>> BEGIN DATA RECORDS

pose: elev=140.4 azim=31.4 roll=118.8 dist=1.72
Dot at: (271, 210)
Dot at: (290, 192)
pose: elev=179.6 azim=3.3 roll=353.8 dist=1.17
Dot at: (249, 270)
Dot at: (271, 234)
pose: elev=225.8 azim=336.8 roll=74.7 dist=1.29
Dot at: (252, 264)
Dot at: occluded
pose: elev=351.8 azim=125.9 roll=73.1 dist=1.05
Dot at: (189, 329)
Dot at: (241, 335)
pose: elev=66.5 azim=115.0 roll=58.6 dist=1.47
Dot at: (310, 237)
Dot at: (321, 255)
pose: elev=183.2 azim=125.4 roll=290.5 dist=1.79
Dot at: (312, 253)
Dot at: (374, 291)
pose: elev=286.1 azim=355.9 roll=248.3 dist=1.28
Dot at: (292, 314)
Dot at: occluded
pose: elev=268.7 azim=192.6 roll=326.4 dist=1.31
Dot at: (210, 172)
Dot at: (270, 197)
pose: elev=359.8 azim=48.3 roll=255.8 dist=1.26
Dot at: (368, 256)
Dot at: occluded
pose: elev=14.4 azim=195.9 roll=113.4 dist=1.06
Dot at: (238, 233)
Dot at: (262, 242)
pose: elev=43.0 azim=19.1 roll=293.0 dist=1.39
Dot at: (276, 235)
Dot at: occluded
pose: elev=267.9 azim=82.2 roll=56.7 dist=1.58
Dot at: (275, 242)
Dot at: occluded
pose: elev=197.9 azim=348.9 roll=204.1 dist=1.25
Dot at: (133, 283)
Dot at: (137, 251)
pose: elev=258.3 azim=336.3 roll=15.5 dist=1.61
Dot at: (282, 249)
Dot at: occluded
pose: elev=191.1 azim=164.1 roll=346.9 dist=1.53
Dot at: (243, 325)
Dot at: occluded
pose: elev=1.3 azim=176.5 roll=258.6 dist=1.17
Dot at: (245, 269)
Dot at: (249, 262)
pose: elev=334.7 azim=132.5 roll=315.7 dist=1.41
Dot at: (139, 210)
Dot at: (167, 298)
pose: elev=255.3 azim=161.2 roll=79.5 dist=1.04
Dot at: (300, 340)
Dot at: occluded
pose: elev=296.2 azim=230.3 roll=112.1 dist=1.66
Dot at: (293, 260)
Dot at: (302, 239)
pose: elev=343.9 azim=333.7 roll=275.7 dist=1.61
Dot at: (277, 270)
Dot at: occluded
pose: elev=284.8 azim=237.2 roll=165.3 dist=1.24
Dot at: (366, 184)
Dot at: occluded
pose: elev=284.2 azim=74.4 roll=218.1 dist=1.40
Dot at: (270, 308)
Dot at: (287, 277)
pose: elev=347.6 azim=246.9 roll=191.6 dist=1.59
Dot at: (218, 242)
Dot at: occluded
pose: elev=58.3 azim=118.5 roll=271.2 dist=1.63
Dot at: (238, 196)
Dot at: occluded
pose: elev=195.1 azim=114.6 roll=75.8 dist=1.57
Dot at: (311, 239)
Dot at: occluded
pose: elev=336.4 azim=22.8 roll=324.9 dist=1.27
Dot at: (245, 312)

>> END DATA RECORDS

= WHAT THIS TASK INVOLVES =
Copy out every one of the entries above line for line, leaving each character unchanged.

= WRITTEN ANSWER =
pose: elev=140.4 azim=31.4 roll=118.8 dist=1.72
Dot at: (271, 210)
Dot at: (290, 192)
pose: elev=179.6 azim=3.3 roll=353.8 dist=1.17
Dot at: (249, 270)
Dot at: (271, 234)
pose: elev=225.8 azim=336.8 roll=74.7 dist=1.29
Dot at: (252, 264)
Dot at: occluded
pose: elev=351.8 azim=125.9 roll=73.1 dist=1.05
Dot at: (189, 329)
Dot at: (241, 335)
pose: elev=66.5 azim=115.0 roll=58.6 dist=1.47
Dot at: (310, 237)
Dot at: (321, 255)
pose: elev=183.2 azim=125.4 roll=290.5 dist=1.79
Dot at: (312, 253)
Dot at: (374, 291)
pose: elev=286.1 azim=355.9 roll=248.3 dist=1.28
Dot at: (292, 314)
Dot at: occluded
pose: elev=268.7 azim=192.6 roll=326.4 dist=1.31
Dot at: (210, 172)
Dot at: (270, 197)
pose: elev=359.8 azim=48.3 roll=255.8 dist=1.26
Dot at: (368, 256)
Dot at: occluded
pose: elev=14.4 azim=195.9 roll=113.4 dist=1.06
Dot at: (238, 233)
Dot at: (262, 242)
pose: elev=43.0 azim=19.1 roll=293.0 dist=1.39
Dot at: (276, 235)
Dot at: occluded
pose: elev=267.9 azim=82.2 roll=56.7 dist=1.58
Dot at: (275, 242)
Dot at: occluded
pose: elev=197.9 azim=348.9 roll=204.1 dist=1.25
Dot at: (133, 283)
Dot at: (137, 251)
pose: elev=258.3 azim=336.3 roll=15.5 dist=1.61
Dot at: (282, 249)
Dot at: occluded
pose: elev=191.1 azim=164.1 roll=346.9 dist=1.53
Dot at: (243, 325)
Dot at: occluded
pose: elev=1.3 azim=176.5 roll=258.6 dist=1.17
Dot at: (245, 269)
Dot at: (249, 262)
pose: elev=334.7 azim=132.5 roll=315.7 dist=1.41
Dot at: (139, 210)
Dot at: (167, 298)
pose: elev=255.3 azim=161.2 roll=79.5 dist=1.04
Dot at: (300, 340)
Dot at: occluded
pose: elev=296.2 azim=230.3 roll=112.1 dist=1.66
Dot at: (293, 260)
Dot at: (302, 239)
pose: elev=343.9 azim=333.7 roll=275.7 dist=1.61
Dot at: (277, 270)
Dot at: occluded
pose: elev=284.8 azim=237.2 roll=165.3 dist=1.24
Dot at: (366, 184)
Dot at: occluded
pose: elev=284.2 azim=74.4 roll=218.1 dist=1.40
Dot at: (270, 308)
Dot at: (287, 277)
pose: elev=347.6 azim=246.9 roll=191.6 dist=1.59
Dot at: (218, 242)
Dot at: occluded
pose: elev=58.3 azim=118.5 roll=271.2 dist=1.63
Dot at: (238, 196)
Dot at: occluded
pose: elev=195.1 azim=114.6 roll=75.8 dist=1.57
Dot at: (311, 239)
Dot at: occluded
pose: elev=336.4 azim=22.8 roll=324.9 dist=1.27
Dot at: (245, 312)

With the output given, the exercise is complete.